Pipeline setup and configuration¶
There are a number of main files that governs how the pipeline is executed listed below:
- Snakefile
- common.smk
- config.yaml
- resources.yaml
- profile/uppsala/config.yaml
- samples.tsv and units.tsv
There is more general information about the content of these files in hydra-genetics documentation in code standards, config and Snakefile.
Snakefile¶
The Snakefile is located in workflow/ and imports hydra-genetics modules and rules as well as modifies these rules when needed. It also imports pipeline specific rules and define rule orders. Finally, this is where the rule all is defined.
common.smk¶
The common.smk is located under workflow/rules/. This is a general rule taking care of any actions that are not directly connected with running a specific program. It includes version checks, import of config, resources, tsv-files and validations using schemas. Functions used by pipeline specific rules are also defined here as well as the output files using the function compile_output_list which programmatically generates a list of all necessary output files for the module to be targeted in the all rule defined in the Snakemake file. See further Result files.
config.yaml¶
The config.yaml is located under config/. The file ties all file and other dependencies as well as parameters for different rules together.
See further pipeline configuration.
Expand to view current config.yaml
resources: "config/resources.yaml"
samples: "samples.tsv"
units: "units.tsv"
#hydra_local_path: "PATH_TO_REPO"
modules:
alignment: "v0.7.0"
annotation: "v1.4.0"
biomarker: "v0.8.0"
cnv_sv: "v3.0.0"
filtering: "v0.3.0"
fusions: "v0.3.1"
prealignment: "v1.3.0"
qc: "v0.7.0"
reports: "v1.1.1"
snv_indels: "v2.1.0"
output: "config/output_files_FFPE.yaml"
default_container: "docker://hydragenetics/common:3.1.1.1"

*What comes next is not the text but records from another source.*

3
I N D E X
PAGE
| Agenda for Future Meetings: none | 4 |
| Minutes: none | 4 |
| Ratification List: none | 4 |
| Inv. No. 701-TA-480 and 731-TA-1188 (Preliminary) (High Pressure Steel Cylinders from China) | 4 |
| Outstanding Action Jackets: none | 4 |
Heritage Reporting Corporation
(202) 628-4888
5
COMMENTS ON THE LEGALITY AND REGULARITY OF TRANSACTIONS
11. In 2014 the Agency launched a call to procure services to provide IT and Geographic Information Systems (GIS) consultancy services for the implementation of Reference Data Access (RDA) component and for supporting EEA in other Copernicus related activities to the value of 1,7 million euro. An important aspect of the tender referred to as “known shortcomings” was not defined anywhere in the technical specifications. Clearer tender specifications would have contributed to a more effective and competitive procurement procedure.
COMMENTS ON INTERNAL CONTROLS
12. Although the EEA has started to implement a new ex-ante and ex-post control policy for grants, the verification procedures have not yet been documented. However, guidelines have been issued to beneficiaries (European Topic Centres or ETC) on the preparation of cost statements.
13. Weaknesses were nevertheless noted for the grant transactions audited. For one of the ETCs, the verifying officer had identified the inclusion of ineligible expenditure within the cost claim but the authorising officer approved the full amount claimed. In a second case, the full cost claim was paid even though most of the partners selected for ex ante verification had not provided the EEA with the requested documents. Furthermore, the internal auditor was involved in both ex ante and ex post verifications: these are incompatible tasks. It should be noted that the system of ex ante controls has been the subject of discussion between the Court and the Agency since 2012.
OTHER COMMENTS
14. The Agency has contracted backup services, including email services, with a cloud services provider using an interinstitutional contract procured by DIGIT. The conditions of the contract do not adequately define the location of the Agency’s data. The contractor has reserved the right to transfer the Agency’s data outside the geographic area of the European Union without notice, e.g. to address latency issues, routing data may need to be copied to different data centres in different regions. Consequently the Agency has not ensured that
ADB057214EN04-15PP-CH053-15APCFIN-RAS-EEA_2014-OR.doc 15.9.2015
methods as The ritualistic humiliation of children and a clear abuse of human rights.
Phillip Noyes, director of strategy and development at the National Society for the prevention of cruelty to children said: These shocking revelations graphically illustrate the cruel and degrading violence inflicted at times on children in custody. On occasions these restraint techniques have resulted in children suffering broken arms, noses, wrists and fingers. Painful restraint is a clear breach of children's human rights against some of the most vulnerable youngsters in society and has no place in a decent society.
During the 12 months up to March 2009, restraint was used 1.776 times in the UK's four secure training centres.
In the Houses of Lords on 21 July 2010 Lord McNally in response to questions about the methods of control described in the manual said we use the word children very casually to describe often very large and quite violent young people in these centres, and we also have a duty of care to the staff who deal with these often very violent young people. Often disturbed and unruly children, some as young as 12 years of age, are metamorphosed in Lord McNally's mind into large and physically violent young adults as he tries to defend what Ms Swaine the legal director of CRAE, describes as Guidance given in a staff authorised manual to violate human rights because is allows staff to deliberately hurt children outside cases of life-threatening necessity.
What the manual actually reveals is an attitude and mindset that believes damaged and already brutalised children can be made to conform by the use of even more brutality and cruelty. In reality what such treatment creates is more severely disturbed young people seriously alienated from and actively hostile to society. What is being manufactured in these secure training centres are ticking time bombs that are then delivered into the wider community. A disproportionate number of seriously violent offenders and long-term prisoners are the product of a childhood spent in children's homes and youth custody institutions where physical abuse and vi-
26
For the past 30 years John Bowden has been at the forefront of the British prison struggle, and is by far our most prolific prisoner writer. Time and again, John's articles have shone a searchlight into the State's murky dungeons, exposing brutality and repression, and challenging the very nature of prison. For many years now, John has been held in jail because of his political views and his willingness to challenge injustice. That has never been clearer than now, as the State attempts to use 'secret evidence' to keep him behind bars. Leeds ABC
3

trimmer_software: "fastp_pe"
subsample: "None"
arriba:
container: "docker://hydragenetics/arriba:2.3.0"
arriba_draw_fusion:
container: "docker://hydragenetics/arriba:2.3.0"
add_multi_snv_in_codon:
af_limit: 0.00
artifact_limit: 10000
bcbio_variation_recall_ensemble:
container: "docker://hydragenetics/bcbio-vc:0.2.6"
callers:
- vardict
- gatk_mutect2
bcftools_annotate:
output_type: "z"
annotation_string: "-m DB"
bwa_mem:
container: "docker://hydragenetics/bwa_mem:0.7.17"
bwa_mem_merge:
extra: "-c -p"
bwa_mem_realign_consensus_reads:
container: "docker://hydragenetics/fgbio:2.1.0"
call_small_cnv_deletions:
window_size: 4
region_max_size: 30
min_nr_stdev_diff: 2.5
min_log_odds_diff: 0.3
call_small_cnv_amplifications:
window_size: 3
region_max_size: 15
min_nr_stdev_diff: 8
min_log_odds_diff: 0.4
cnvkit_batch:
container: "docker://hydragenetics/cnvkit:0.9.11"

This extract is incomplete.